** Materials provided follows **

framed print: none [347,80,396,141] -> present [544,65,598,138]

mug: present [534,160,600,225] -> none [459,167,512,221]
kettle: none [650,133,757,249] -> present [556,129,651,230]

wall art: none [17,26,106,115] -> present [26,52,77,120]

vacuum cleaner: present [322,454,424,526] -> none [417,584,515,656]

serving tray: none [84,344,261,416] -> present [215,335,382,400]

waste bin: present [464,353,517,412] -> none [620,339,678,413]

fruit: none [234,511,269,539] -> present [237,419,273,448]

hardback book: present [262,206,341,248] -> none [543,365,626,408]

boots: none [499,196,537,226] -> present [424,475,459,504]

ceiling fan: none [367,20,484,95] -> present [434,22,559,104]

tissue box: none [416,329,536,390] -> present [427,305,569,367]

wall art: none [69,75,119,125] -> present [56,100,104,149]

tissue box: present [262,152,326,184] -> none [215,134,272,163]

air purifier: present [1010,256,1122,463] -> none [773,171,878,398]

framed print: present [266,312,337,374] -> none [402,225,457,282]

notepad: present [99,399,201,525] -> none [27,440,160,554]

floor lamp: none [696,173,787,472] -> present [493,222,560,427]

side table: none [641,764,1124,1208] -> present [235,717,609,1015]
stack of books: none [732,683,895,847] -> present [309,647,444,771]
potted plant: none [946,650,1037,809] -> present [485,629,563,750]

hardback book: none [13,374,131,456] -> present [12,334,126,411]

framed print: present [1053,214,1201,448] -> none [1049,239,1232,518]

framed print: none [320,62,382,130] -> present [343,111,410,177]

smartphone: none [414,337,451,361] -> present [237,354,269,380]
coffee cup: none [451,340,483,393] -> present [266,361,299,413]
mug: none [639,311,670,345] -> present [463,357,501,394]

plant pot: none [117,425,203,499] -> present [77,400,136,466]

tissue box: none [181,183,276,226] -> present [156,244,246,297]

** End of Materials provided **

[Exercise brief] Produce an exact copy of all the records.

[Answer to the problem]
framed print: none [347,80,396,141] -> present [544,65,598,138]

mug: present [534,160,600,225] -> none [459,167,512,221]
kettle: none [650,133,757,249] -> present [556,129,651,230]

wall art: none [17,26,106,115] -> present [26,52,77,120]

vacuum cleaner: present [322,454,424,526] -> none [417,584,515,656]

serving tray: none [84,344,261,416] -> present [215,335,382,400]

waste bin: present [464,353,517,412] -> none [620,339,678,413]

fruit: none [234,511,269,539] -> present [237,419,273,448]

hardback book: present [262,206,341,248] -> none [543,365,626,408]

boots: none [499,196,537,226] -> present [424,475,459,504]

ceiling fan: none [367,20,484,95] -> present [434,22,559,104]

tissue box: none [416,329,536,390] -> present [427,305,569,367]

wall art: none [69,75,119,125] -> present [56,100,104,149]

tissue box: present [262,152,326,184] -> none [215,134,272,163]

air purifier: present [1010,256,1122,463] -> none [773,171,878,398]

framed print: present [266,312,337,374] -> none [402,225,457,282]

notepad: present [99,399,201,525] -> none [27,440,160,554]

floor lamp: none [696,173,787,472] -> present [493,222,560,427]

side table: none [641,764,1124,1208] -> present [235,717,609,1015]
stack of books: none [732,683,895,847] -> present [309,647,444,771]
potted plant: none [946,650,1037,809] -> present [485,629,563,750]

hardback book: none [13,374,131,456] -> present [12,334,126,411]

framed print: present [1053,214,1201,448] -> none [1049,239,1232,518]

framed print: none [320,62,382,130] -> present [343,111,410,177]

smartphone: none [414,337,451,361] -> present [237,354,269,380]
coffee cup: none [451,340,483,393] -> present [266,361,299,413]
mug: none [639,311,670,345] -> present [463,357,501,394]

plant pot: none [117,425,203,499] -> present [77,400,136,466]

tissue box: none [181,183,276,226] -> present [156,244,246,297]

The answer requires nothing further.